Olaf Scholz auf sprachlichen Irrwegen
Um nicht in die falsche Schublade einsortiert zu werden: Selbstredend ist die Bundesrepublik Deutschland nicht mit der in George Orwells 1949 erschienenem Buch ‚1984‘ vergleichbar, und dieses Corona-Jahr haben wir ja ohne Abgleiten in die Unfreiheit überstanden. Dazuhin zielte Orwell, als er sein Manuskript 1948 niederschrieb, eher auf kommunistische Systeme, ohne natürlich das unermessliche Leid zu vergessen, das die Nationalsozialisten über das eigene Land und die Welt brachten. Orwells Zahlenspiel – aus 1948 wurde 1984 – macht aber auch deutlich, dass es nicht um ein bestimmtes Jahr oder Ereignis geht, sondern er wollte eine generelle Warnung aussprechen. Damit bin ich wieder bei Olaf Scholz der meinte: „Was wir jetzt brauchen, ist für lange Zeit eine neue Normalität“. Aha! Ich möchte mich nicht mit einer „neuen Normalität“ anfreunden, die generelles Abstandhalten, Mund-Nasen-Schutz, eine lahmende Wirtschaft und eine Gesellschaft voller Restriktionen meint. Dies heißt nicht, dass ich sachgerechte Schutzmaßnahmen ablehnen würde, ganz im Gegenteil. Aber wir sollten uns den Ausnahmezustand nicht schönreden lassen! Wenn Großeltern ihre Enkel nicht sehen und schon gar nicht umarmen sollen, Schulen, Kindergärten und Kitas im Notbetrieb laufen, Gottesdienste lange verboten waren und Sportplätze zum No-Go-Areal wurden, dann verbietet sich Wortakrobatik. Dies kann keine „Normalität“ – keine „neue“ oder alte – sein, sondern dies ist ein Ausnahmezustand für eine freiheitliche Gesellschaft.

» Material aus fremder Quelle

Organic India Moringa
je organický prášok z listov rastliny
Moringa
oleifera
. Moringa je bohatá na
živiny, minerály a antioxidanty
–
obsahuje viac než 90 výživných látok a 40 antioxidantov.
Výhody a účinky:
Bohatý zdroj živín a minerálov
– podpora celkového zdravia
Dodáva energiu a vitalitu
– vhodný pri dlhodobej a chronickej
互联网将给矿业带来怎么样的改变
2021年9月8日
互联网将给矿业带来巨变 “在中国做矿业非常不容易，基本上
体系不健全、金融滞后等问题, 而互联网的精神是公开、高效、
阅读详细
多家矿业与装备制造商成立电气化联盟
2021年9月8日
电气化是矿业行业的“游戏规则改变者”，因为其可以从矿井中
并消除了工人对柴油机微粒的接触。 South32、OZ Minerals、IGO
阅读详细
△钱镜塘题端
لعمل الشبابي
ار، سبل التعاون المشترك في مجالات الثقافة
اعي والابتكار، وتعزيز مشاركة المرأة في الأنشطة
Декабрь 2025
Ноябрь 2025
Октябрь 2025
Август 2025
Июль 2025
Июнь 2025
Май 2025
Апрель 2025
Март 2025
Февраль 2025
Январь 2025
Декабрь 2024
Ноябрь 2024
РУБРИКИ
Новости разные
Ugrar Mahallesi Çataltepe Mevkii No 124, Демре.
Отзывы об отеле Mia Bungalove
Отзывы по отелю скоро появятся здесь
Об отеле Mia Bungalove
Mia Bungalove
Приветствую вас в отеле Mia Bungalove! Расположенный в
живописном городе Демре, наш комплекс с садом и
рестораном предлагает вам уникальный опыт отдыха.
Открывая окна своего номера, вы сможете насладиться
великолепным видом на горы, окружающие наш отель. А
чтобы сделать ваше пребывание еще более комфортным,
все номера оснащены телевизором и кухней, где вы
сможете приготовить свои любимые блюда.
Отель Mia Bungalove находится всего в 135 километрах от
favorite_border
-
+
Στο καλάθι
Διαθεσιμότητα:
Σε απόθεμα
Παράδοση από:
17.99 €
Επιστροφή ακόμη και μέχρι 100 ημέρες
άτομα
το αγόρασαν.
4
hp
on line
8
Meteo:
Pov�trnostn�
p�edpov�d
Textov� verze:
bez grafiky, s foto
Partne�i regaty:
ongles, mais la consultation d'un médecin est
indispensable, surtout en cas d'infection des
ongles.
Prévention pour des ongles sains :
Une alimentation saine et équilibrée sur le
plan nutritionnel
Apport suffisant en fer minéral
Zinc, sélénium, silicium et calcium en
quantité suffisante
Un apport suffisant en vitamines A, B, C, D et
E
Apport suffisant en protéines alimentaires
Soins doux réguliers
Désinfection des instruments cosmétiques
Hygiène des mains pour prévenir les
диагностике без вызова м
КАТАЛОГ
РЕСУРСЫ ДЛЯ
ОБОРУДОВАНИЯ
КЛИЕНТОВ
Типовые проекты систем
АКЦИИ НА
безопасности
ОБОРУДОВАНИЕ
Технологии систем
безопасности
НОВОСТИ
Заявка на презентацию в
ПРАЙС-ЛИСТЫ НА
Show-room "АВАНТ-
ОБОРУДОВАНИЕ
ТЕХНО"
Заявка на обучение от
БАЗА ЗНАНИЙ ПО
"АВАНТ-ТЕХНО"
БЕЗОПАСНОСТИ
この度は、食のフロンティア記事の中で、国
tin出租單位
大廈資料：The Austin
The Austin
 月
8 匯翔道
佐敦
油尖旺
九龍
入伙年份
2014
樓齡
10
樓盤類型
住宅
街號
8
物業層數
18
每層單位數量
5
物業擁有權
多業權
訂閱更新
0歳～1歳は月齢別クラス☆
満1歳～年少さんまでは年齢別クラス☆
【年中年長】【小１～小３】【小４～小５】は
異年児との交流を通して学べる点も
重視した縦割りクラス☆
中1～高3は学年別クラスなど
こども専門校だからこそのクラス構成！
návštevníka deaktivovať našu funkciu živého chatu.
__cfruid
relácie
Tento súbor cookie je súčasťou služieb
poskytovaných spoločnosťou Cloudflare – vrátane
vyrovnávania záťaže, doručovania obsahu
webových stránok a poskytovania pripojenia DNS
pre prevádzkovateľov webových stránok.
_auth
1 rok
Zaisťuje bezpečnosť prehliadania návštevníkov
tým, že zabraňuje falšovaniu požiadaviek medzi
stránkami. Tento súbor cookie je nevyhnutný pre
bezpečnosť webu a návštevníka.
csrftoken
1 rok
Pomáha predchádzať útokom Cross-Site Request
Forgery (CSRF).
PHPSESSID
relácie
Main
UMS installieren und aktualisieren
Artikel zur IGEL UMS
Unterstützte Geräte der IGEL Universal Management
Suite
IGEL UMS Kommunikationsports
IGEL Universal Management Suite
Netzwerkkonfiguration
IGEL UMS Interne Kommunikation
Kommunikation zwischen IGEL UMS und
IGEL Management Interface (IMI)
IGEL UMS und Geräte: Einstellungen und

„Wir können uns das leisten“, meinte Olaf Scholz als er die Milliarden-Hilfen für die Wirtschaft vorantrieb – eine Floskel, die mich ebenso auf die Palme bringt wie seine „neue Normalität“. Ja, wir ‚müssen‘ diese Ausgaben ermöglichen, um die wirtschaftlichen und gesellschaftlichen Folgen der Corona-Pandemie abzumildern. Diese hunderte von Milliarden – in Europa Billionen Euro – werden uns selbst und die nachkommenden Generationen drücken und in ihren gestalterischen Möglichkeiten stark einengen. Großspurigkeit sollte gerade in der Krise keinen Politiker prägen, aber genau solch eine Haltung zeigte der Bundesfinanzminister mit seiner Aussage. Wer „Wir können uns das leisten“ in die Welt hinausposaunt, der muss sich auch nicht wundern, wenn in Deutschland und der EU die Begehrlichkeiten wachsen.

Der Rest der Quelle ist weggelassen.